During this time, I start doing yoga and Pilates, which the doctors would have hated if I told them because of the impact on my bones and muscles. Pilates helps me feel like I'm getting stronger - which shouldn't be possible according to the doomsday docs. I start managing my stress level in my life better, getting more sleep, canceling all the doctor appointments, and finally - going off all the drugs.
September 2000 was a game changer for me. It was the month that I saw the bottom, hated it, and decided that life was not a life I wanted.
It's really the month that I feel like I took back my life. Since then, I struggle some days. I wake up every single day in some level of pain and choose to live life and not let the world see the physical pain on my face. I've carefully worked towards getting more active, sometimes with baby steps since it's a muscular condition and can flare up from time to time. We think the fibromyalgia was what made pregnancy more painful for me - the stretching of the muscles during the 9 month transformation was not something my body looked kindly on. My world is influenced by the condition I was dealt, but I still make the decisions, not the medical condition.
Quite a Journey
I have defied all the doctors' odds, have not seen a doctor for the condition since September 2000, and am in the best shape of my life. My first half marathon was walked with a finish time of about 3:35. I've completed 20 half marathons in 5 years, even after a running injury in late 2005 that took a year to fully recover from and a hard pregnancy with my daughter in 2007. I'm obsessed with encouraging others to get active, because I wish someone had been that little voice for me.

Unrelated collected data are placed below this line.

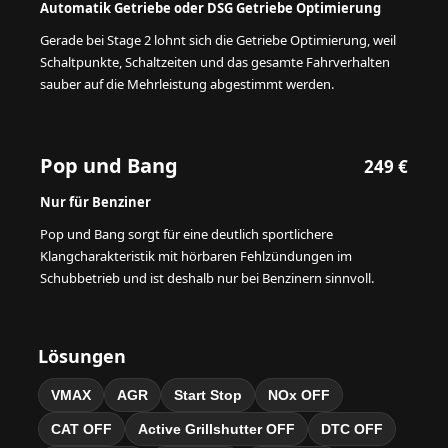
Automatik Getriebe oder DSG Getriebe Optimierung
Gerade bei Stage 2 lohnt sich die Getriebe Optimierung, weil
Schaltpunkte, Schaltzeiten und das gesamte Fahrverhalten
sauber auf die Mehrleistung abgestimmt werden.
Pop und Bang
249 €
Nur für Benziner
Pop und Bang sorgt für eine deutlich sportlichere
Klangcharakteristik mit hörbaren Fehlzündungen im
Schubbetrieb und ist deshalb nur bei Benzinern sinnvoll.
Lösungen
VMAX
AGR
Start Stop
NOx OFF
CAT OFF
Active Grillshutter OFF
DTC OFF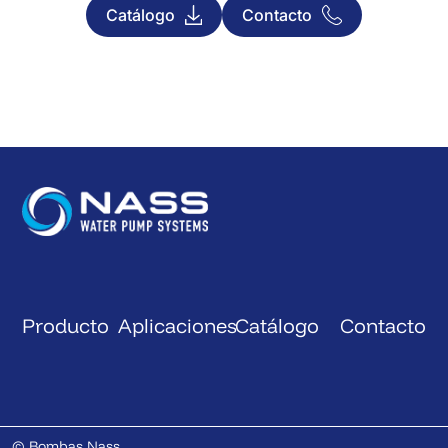
Catálogo
Contacto
Producto
Aplicaciones
Catálogo
Contacto
© Bombas Nass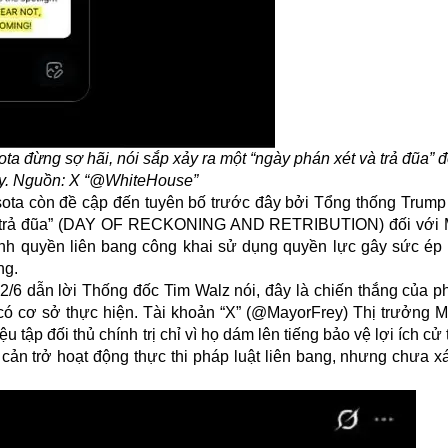
 đừng sợ hãi, nói sắp xảy ra một “ngày phán xét và trả đũa” đố
y. Nguồn: X “@WhiteHouse”
ta còn đề cập đến tuyên bố trước đây bởi Tổng thống Trump
t và trả đũa” (DAY OF RECKONING AND RETRIBUTION) đối với 
hính quyền liên bang công khai sử dụng quyền lực gây sức ép
ng.
/6 dẫn lời Thống đốc Tim Walz nói, đây là chiến thắng của p
 có cơ sở thực hiện. Tài khoản “X” (@MayorFrey) Thị trưởng M
 tập đối thủ chính trị chỉ vì họ dám lên tiếng bảo vệ lợi ích cử t
 cản trở hoạt động thực thi pháp luật liên bang, nhưng chưa 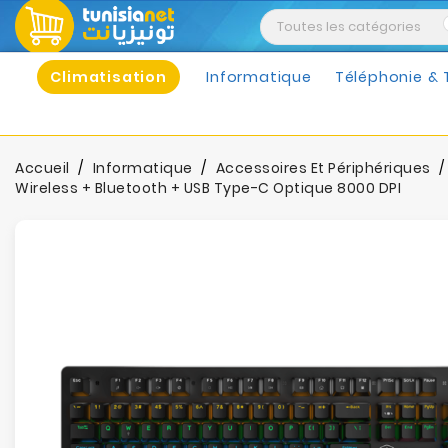
Climatisation
Informatique
Téléphonie & 
Accueil
Informatique
Accessoires Et Périphériques
Wireless + Bluetooth + USB Type-C Optique 8000 DPI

So I have volunteered a lot in the running world and spent hours coordinating running events just to see the smiles of first-timers crossing the finish line. My husband, family, and friends have to endure hours of me strategizing my training, my racing, and my running. My husband is the best window into my soul for all this obsession - it helps show me how justified it is. He takes all this obsession in and listens and helps and lets me vent and watches me spend hours on the computer planning a race for others to enjoy. And I know it's because he had to watch firsthand what I went through. He took care of me in that darkest hour, and it made us stronger together for having been through it.
Ten years... it's been quite a journey. I can't wait to see where the next 10 years leads.